Con
cariño para quienes se conocieron por carta o, más recientemente, a
través de Internet.
Todo comenzó unos meses antes, cuando el vuelo de un verso
de él despertó un relámpago en la espalda de ella. Ella rápido metió la mano en
el saco y rezó para que de él saliera la metáfora que remedara su verso con el
retardo de un trueno. Probó y tuvo suerte. La metáfora atravesó la luz de los
cables para coronar el sexo de él con una pequeña vibración, un simple aviso
del mar que aquellas palabras abría delante de sus ojos.
Con los primeros versos se tentaron en la distancia como
dos animales ciegos que se buscan en la noche.
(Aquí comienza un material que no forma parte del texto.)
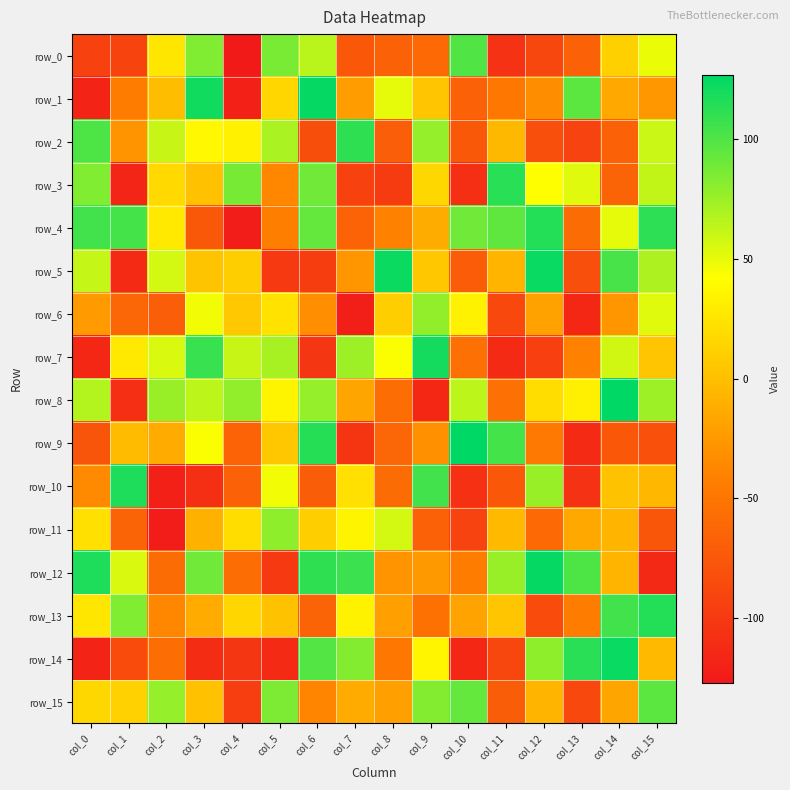

Which category has the highest value in the row_0 series?

col_10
Después llegaron los adjetivos,
en oleadas, como guantes de niebla dispuestos a erizar la piel de sus nucas (un
adjetivo siempre esconde una intención, no conviene olvidarlo).
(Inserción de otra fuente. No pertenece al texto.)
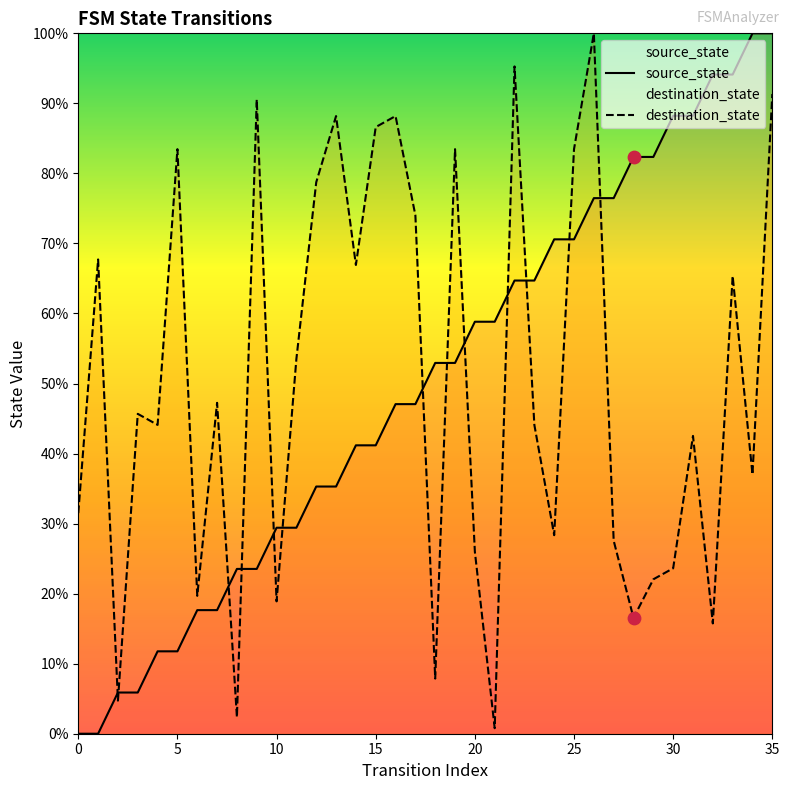

Which series has the largest total across all categories?

destination_state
Las palabras sacaron el agua sucia de los pozos, baldearon
la sal seca de sus corazones acorchados y tendieron un capote a la luna para
cambiarle la querencia de su monótona palidez. Todo quedó, como por azar –no
podía ser de otra manera- listo para el encuentro.
Allí, en la misma habitación, estaban los dos viejos desconocidos.
Sabían que había llegado el final de la cuenta atrás hacia el silencio de
olvido o de luz que habían trabajado, letra a letra, durante meses. Como es
natural en estos casos, se amaron sin palabras; amordazaron los diccionarios y precintaron sus gargantas para entregarse, envueltos en una penumbra de
silencio, como dos animales ciegos que se encuentran en plena noche.